Purdue Pharma Settlement Does Not Provide Justice


Purdue Pharma has agreed to a criminal settlement (Courtesy of Twitter).

450,000 people dead. This number resulted from the greediness of pharmaceutical companies who chose to lie to the medical community that opioids, such as OxyContin, were safe and non-addictive. For their gain, many people and their families have paid the ultimate price. Currently, an estimated 130 people die every day of an opioid-related overdose; this crisis is real and isn’t going away anytime soon. The misuse of opioids has run rampant throughout America, tearing apart families in its wake, yet no one has been brought to justice. On Oct. 21, Purdue Pharma, the creator of OxyContin, pled guilty to criminal charges in relation to its advertising of the drug. This deal falls flat of expectations and is nowhere near the retribution  needed to bring them to justice.

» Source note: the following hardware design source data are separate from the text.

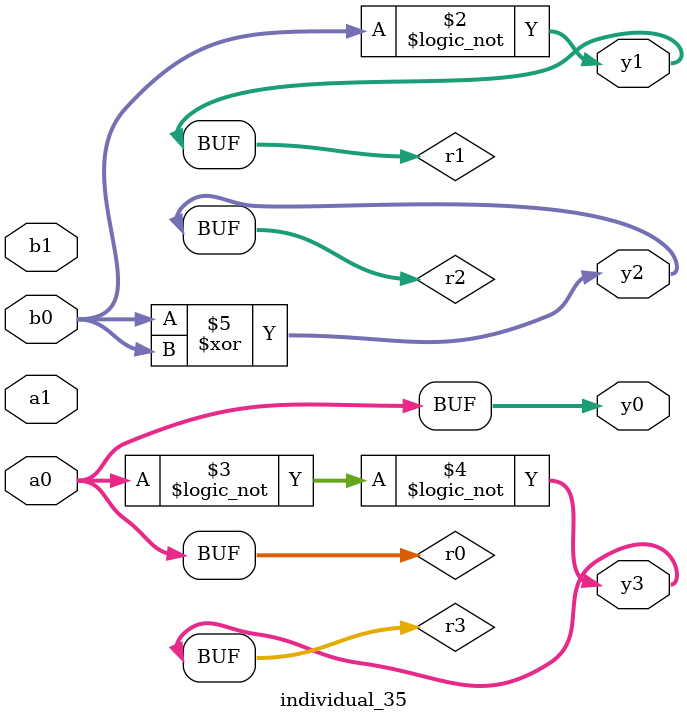
<source format=sv>
module individual_35(input logic [15:0] a1, input logic [15:0] a0, input logic [15:0] b1, input logic [15:0] b0, output logic [15:0] y3, output logic [15:0] y2, output logic [15:0] y1, output logic [15:0] y0);
logic [15:0] r0, r1, r2, r3; 
 always@(*) begin 
	 r0 = a0; r1 = a1; r2 = b0; r3 = b1; 
 	 r1 = ! r2 ;
 	 r3 = ! r0 ;
 	 r3 = ! r3 ;
 	 r2  ^=  r2 ;
 	 y3 = r3; y2 = r2; y1 = r1; y0 = r0; 
end
endmodule
</source>
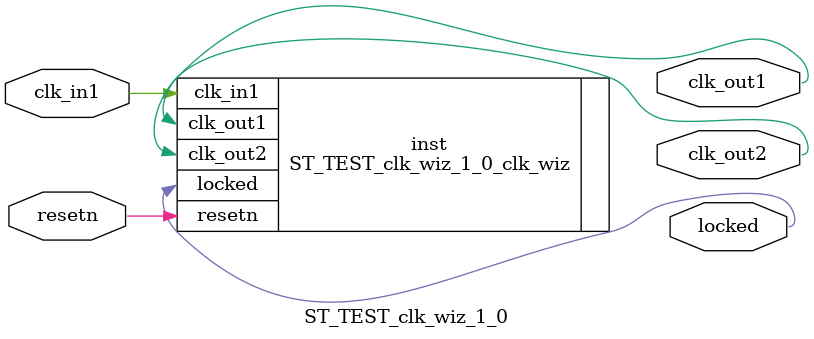
<source format=v>


`timescale 1ps/1ps

(* CORE_GENERATION_INFO = "ST_TEST_clk_wiz_1_0,clk_wiz_v6_0_3_0_0,{component_name=ST_TEST_clk_wiz_1_0,use_phase_alignment=true,use_min_o_jitter=false,use_max_i_jitter=false,use_dyn_phase_shift=false,use_inclk_switchover=false,use_dyn_reconfig=false,enable_axi=0,feedback_source=FDBK_AUTO,PRIMITIVE=MMCM,num_out_clk=2,clkin1_period=10.0,clkin2_period=10.0,use_power_down=false,use_reset=true,use_locked=true,use_inclk_stopped=false,feedback_type=SINGLE,CLOCK_MGR_TYPE=NA,manual_override=false}" *)

module ST_TEST_clk_wiz_1_0 
 (
  // Clock out ports
  output        clk_out1,
  output        clk_out2,
  // Status and control signals
  input         resetn,
  output        locked,
 // Clock in ports
  input         clk_in1
 );

  ST_TEST_clk_wiz_1_0_clk_wiz inst
  (
  // Clock out ports  
  .clk_out1(clk_out1),
  .clk_out2(clk_out2),
  // Status and control signals               
  .resetn(resetn), 
  .locked(locked),
 // Clock in ports
  .clk_in1(clk_in1)
  );

endmodule

</source>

The deal is only symbolic, with no real repercussions for Purdue Pharma or the Sackler family. While Purdue Pharma agreed to the criminal settlement of $8.3 billion, they will pay nowhere near that much. The company is valued far under the amount of the settlement. After declaring bankruptcy last year, most of the fees will be waived, and they might end up giving the Justice Department only $225 million. $225 million for the thousands that have wound up addicted because of false advertising, those who have died from overdoses from a drug that their doctor told them was safe. $225 million is far from satisfactory, but the deal only worsens with the Sackler family’s portion of the settlement. 

The Sackler family, who are the founders of Purdue Pharma, are currently estimated to be worth $13 billion. Most of these earnings have come from their lies to the medical community, all in the name of acquiring more money. As the sale and prescription of OxyContin went through the roof, so did the Sacklers’ profits. Yet, the Sackler family, who sat on the board and oversaw this terrible crisis, are only going to have to pay $225 million and give up the ownership of their company. $225 million is too small a portion of the vast fortune they have made out of the suffering and deaths of so many. Even giving up the company brings no justice to the families who have lost loved ones or watched them succumb to addiction. The Sackler family already removed a large portion of their money and involvement from the company before pleading guilty to these charges. They knew the system, they played the system and they won. The losers are the American people. 

This is not justice. It lets the true perpetrators of this crime off paying too little money, not enough to adequately fund any type of opioid abuse prevention. This victory may feel productive on the surface, with the big, shiny number of $8.3 billion. However, the more one looks into it, the more one gets to see yet another example of the Justice Department’s inability to bring true justice for the American people who have been affected by the opioid epidemic. But what would true justice even look like? No amount of money is going to bring back the 450,000 people who have died since 1990. No amount of money is going to fix the chronic, lifelong issues from opioid addiction. No amount of money can fix the grief and pain that these families went through. We can’t fix the destruction that has already been done, but we can work to prevent future destruction.

The first thing that should be done to create lasting justice is to fight for larger amounts of money from the pharmaceutical companies that lied and extorted the American people for pure profit. These larger sums of money would fund programs to help prevent future opioid addiction and work to help those who are currently battling an addiction. The companies who profited from this terrible epidemic deserve to be the ones paying for these beneficial programs to fix the destruction they have caused.

We have only taken the first step on the long road to bring justice to the many that have been lost. This settlement may have fallen flat in creating the momentum for change that so many desperately want, but this only adds to the larger movement for justice. The fight isn’t over. The Sackler family has other charges to face for their criminal actions within Purdue Pharma. We need to continue to show people in power the justice we want to see from these future proceedings. We need to work to fund programs that deal with opioid abuse. On Oct. 21, a lack of justice may have been served, but there are many more cases to come and it’s up to us to speak for the 450,000 people that have been lost.

Samantha Scott, FCRH ’24, is an international political economy major from Columbus, Ohio.